Antipsychiatrie

Aus kulturkritik

Die Antipsychiatrie der 60er Jahre des letzten Jahrhunderts wurde im wesentlichen von Psychiatern wie David Cooper, Ronald D. Laing oder Thomas S. Szasz vertreten. Letzterer leitete die historische Entwicklung der Psychiatrie aus der Hexenverfolgung ab und legte die moderne psychiatrische Praxis als Verbrechen gegen die Menschlichkeit bloß sowie die psychiatrische Lehre als größten wissenschaftlichen Betrug des 20. Jahrhunderts. Die „Antipsychiater“ machten deutlich, dass es für psychiatrische Diagnosen keine objektiven klinischen Kriterien gibt und sogenannte Schizophrenien lediglich Versuche sind, unter unerträglichen Familienbedingungen und kapitalistischen Ausbeutungsverhältnissen psychisch zu überleben. Unterstützt von den politischen Intentionen der Studentenbewegung, jedoch dem patriarchalischen Denken (z.B. Szasz) oder akademischer Besserwisserei verhaftet, schufen sie die Grundlagen der neueren Entwicklung der Psychiatriekritik.

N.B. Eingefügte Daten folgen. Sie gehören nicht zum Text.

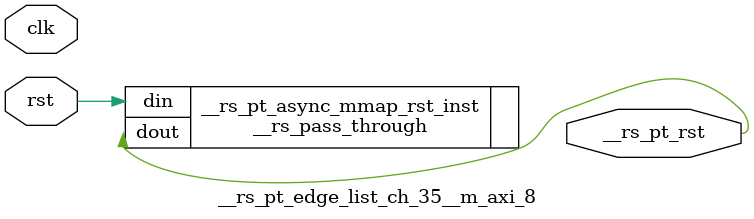
<source format=v>
`timescale 1 ns / 1 ps
/**   Generated by RapidStream   **/
module __rs_pt_edge_list_ch_35__m_axi_8 #(
    parameter BufferSize         = 32,
    parameter BufferSizeLog      = 5,
    parameter AddrWidth          = 64,
    parameter AxiSideAddrWidth   = 64,
    parameter DataWidth          = 512,
    parameter DataWidthBytesLog  = 6,
    parameter WaitTimeWidth      = 4,
    parameter BurstLenWidth      = 8,
    parameter EnableReadChannel  = 1,
    parameter EnableWriteChannel = 1,
    parameter MaxWaitTime        = 3,
    parameter MaxBurstLen        = 15
) (
    output wire __rs_pt_rst,
    input wire  clk,
    input wire  rst
);




__rs_pass_through #(
    .WIDTH (1)
) __rs_pt_async_mmap_rst_inst /**   Generated by RapidStream   **/ (
    .din  (rst),
    .dout (__rs_pt_rst)
);

endmodule  // __rs_pt_edge_list_ch_35__m_axi_8
</source>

Den Schwung der Psychiatriekritik nutzten sozialpsychiatrische ReformerInnen („Auflösung der Großkliniken“), die von der sogenannten demokratischen Psychiatrie des Italieners Franco Basaglia inspiriert wurden, um das System der Psychiatrie zu verdoppeln: Die Anstalten wurden verkleinert und baulich renoviert, psychiatrische Abteilungen an Krankenhäusern eingerichtet, Rechtsverstöße weiterhin toleriert und Behandlungsschäden – selbst beim Elektroschock – ausgeblendet sowie ein umfassendes, Langzeitschäden begünstigendes System der Gemeindepsychiatrie neu geschaffen.

Angesichts der fortschreitenden Organisierung von Psychiatriebetroffenen und der Konkretisierung der von ihnen – auch gemeinsam mit humanistisch orientierten Professionellen – entwickelten alternativen Konzepte gerät eine auf der Stelle tretende alte Antipsychiatrie in die Gefahr, sich trotz radikaler Positionen zum Bremsklotz zu entwickeln. Die bloße Kritik an psychiatrischen Menschenrechtsverletzungen, und mögen diese noch so drastisch sein, wird den Interessen und Problemen vieler Betroffener, die in ihren Nöten mangels Alternativen in der Psychiatrie Hilfe suchen, nicht mehr gerecht, wenn Alternativkonzepte und Organisationsformen der neuen, humanistischen Antipsychiatrie ignoriert werden (siehe antipsychiatrische Selbsthilfe).